Andrews, J. (2019, March 5). NCTC Deputy Director Travers at World Counter Terror Congress. Retrieved from https://www.dni.gov/index.php/nctc-newsroom/nctc-s…
Department of Homeland Security. Strategic Framework for Countering Terrorism and Targeted Violence, Strategic Framework for Countering Terrorism and Targeted Violence (2019). Washington, DC: Government Printing Office. Retrieved from https://www.dhs.gov/sites/default/files/publicatio…
National Broadcasting Company. (2019, August 13). Meet the Press – August 11, 2019. Retrieved from https://www.nbcnews.com/meet-the-press/meet-press-…
Peer post 2
International and domestic terrorism both pose a significant threat to the security of the United States. However, there have been far more domestic terrorist incidents than international terrorist attacks on our country overall. Homegrown terrorism is our greatest threat due to the higher frequency of it. I think many people in the United States fear international terrorism over domestic terrorism because of the 9/11 attacks. International terrorism is certainly a significant threat to our country, but domestic terrorism is more commonly an issue. However, international terrorist attacks have the potential to be highly devastating, as we saw on 9/11/2001.
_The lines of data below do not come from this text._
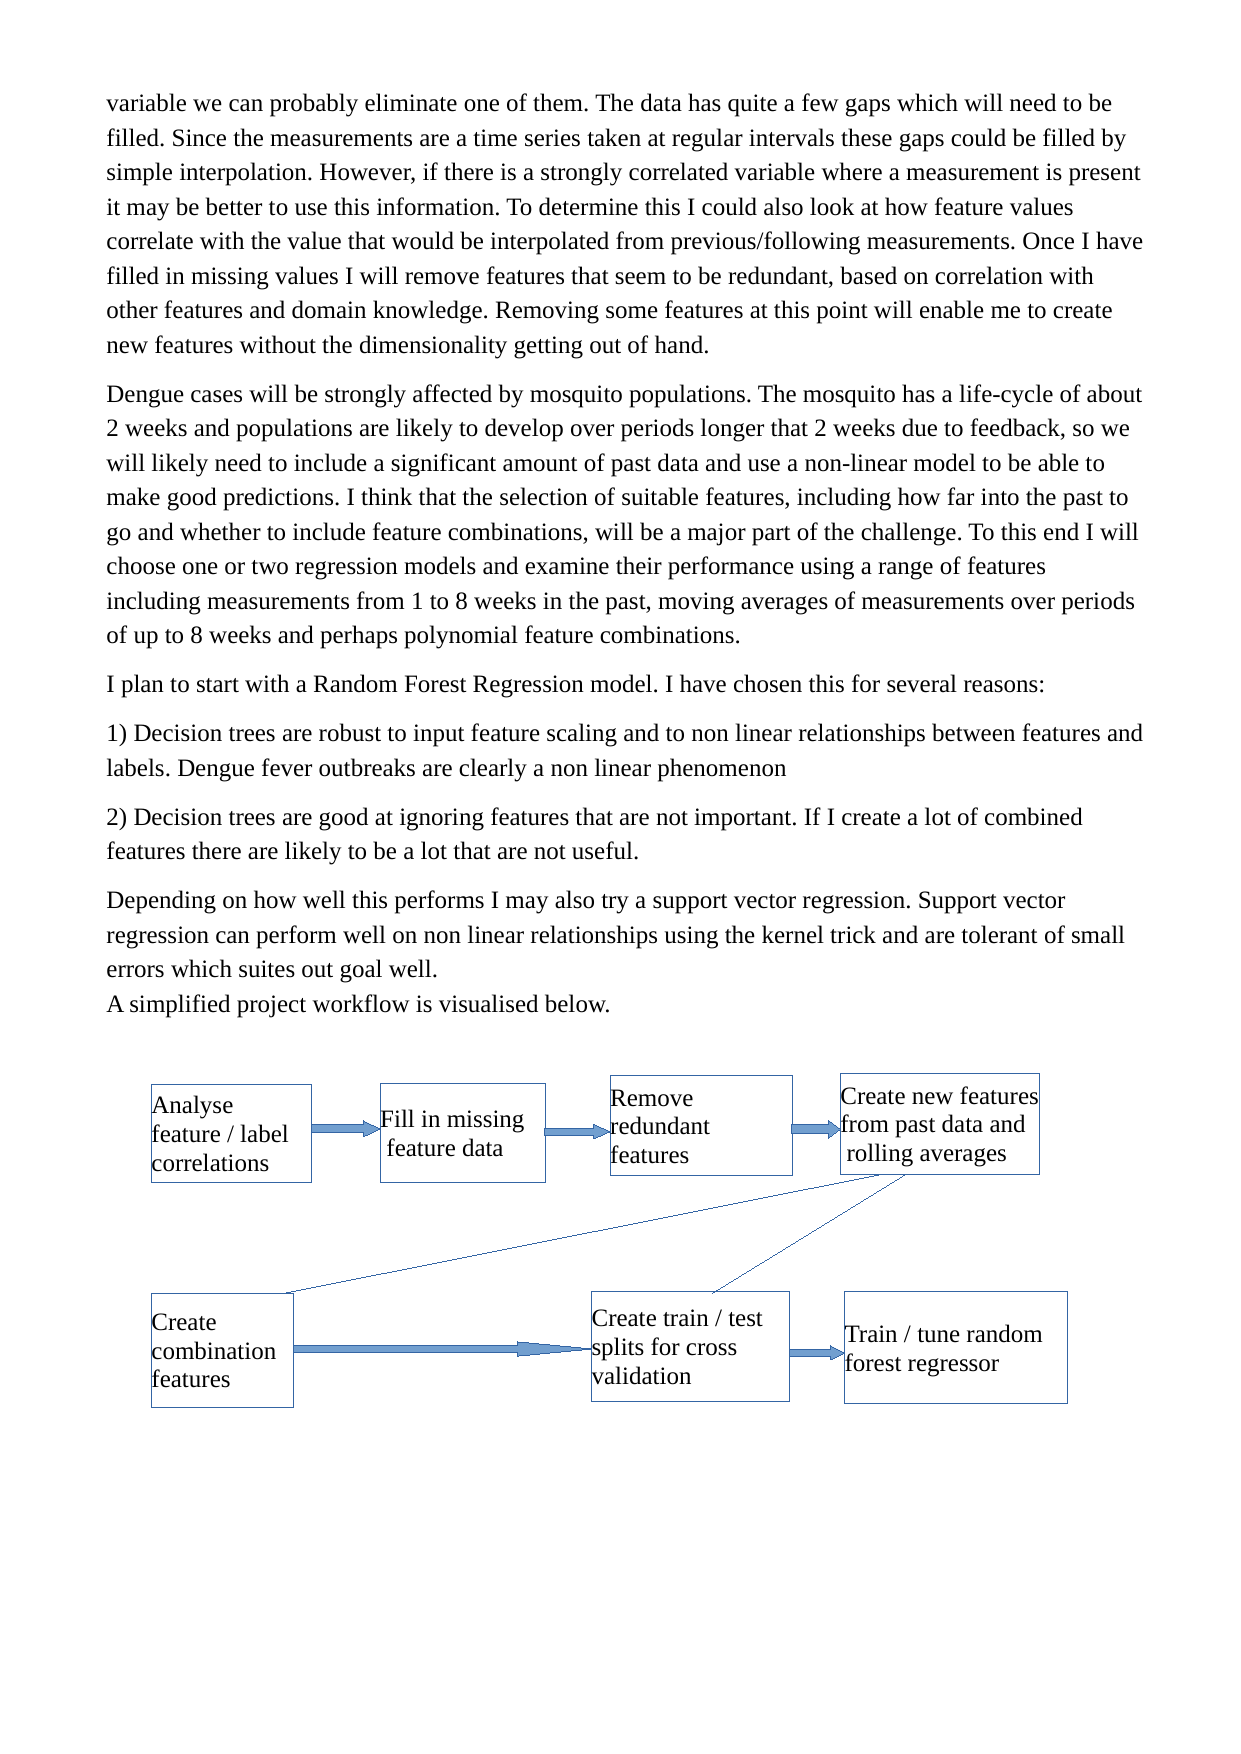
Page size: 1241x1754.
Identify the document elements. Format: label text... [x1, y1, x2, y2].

text 2) Decision trees are good at ignoring features that are not important. If I create a lot of combined features there are likely to be a lot that are not useful. [106, 802, 1146, 865]
text 1) Decision trees are robust to input feature scaling and to non linear relationships between features and labels. Dengue fever outbreaks are clearly a non linear phenomenon [106, 718, 1146, 782]
text Dengue cases will be strongly affected by mosquito populations. The mosquito has a life-cycle of about 2 weeks and populations are likely to develop over periods longer that 2 weeks due to feedback, so we will likely need to include a significant amount of past data and use a non-linear model to be able to make good predictions. I think that the selection of suitable features, including how far into the past to go and whether to include feature combinations, will be a major part of the challenge. To this end I will choose one or two regression models and examine their performance using a range of features including measurements from 1 to 8 weeks in the past, moving averages of measurements over periods of up to 8 weeks and perhaps polynomial feature combinations. [106, 379, 1146, 649]
text variable we can probably eliminate one of them. The data has quite a few gaps which will need to be filled. Since the measurements are a time series taken at regular intervals these gaps could be filled by simple interpolation. However, if there is a strongly correlated variable where a measurement is present it may be better to use this information. To determine this I could also look at how feature values correlate with the value that would be interpolated from previous/following measurements. Once I have filled in missing values I will remove features that seem to be redundant, based on correlation with other features and domain knowledge. Removing some features at this point will enable me to create new features without the dimensionality getting out of hand. [106, 88, 1146, 359]
text I plan to start with a Random Forest Regression model. I have chosen this for several reasons: [106, 669, 1146, 698]
text Depending on how well this performs I may also try a support vector regression. Support vector regression can perform well on non linear relationships using the kernel trick and are tolerant of small errors which suites out goal well. A simplified project workflow is visualised below. [106, 886, 1146, 1018]
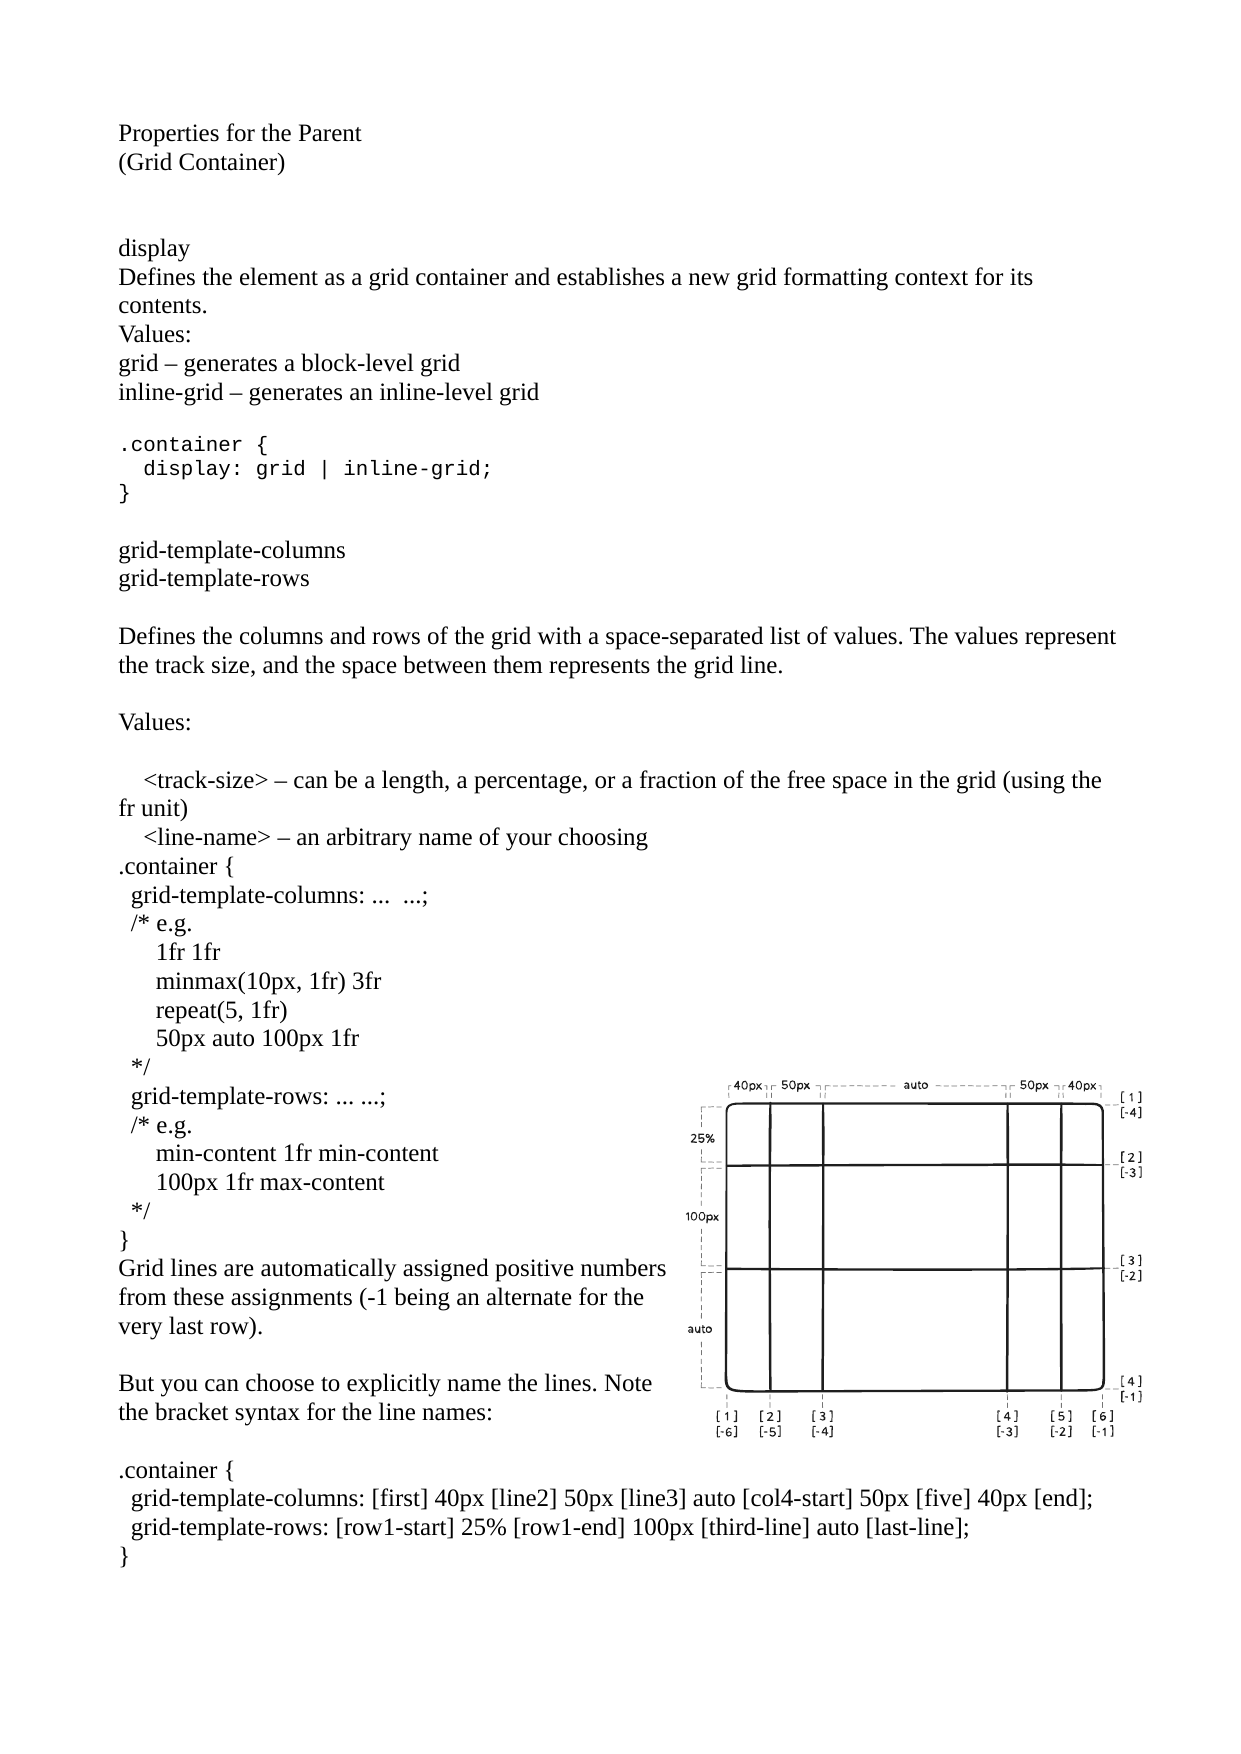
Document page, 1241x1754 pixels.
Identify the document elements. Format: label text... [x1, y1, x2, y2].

There are more homegrown terrorists in our country than terrorists with international affiliations. At the peak of the Islamic State’s reign, there were many ISIS “sympathizers” in our country in support of the terrorist group. Domestic terrorism is defined as victims within a country being targeted by a perpetrator with the same citizenship. The FBI uses the term Homegrown Violent Extremists (HVE’s) to describe individuals who are self-radicalized primarily in the U.S. with no direct connections with foreign terrorist organizations. The FBI is investigating reports of HVE’s in every state in America.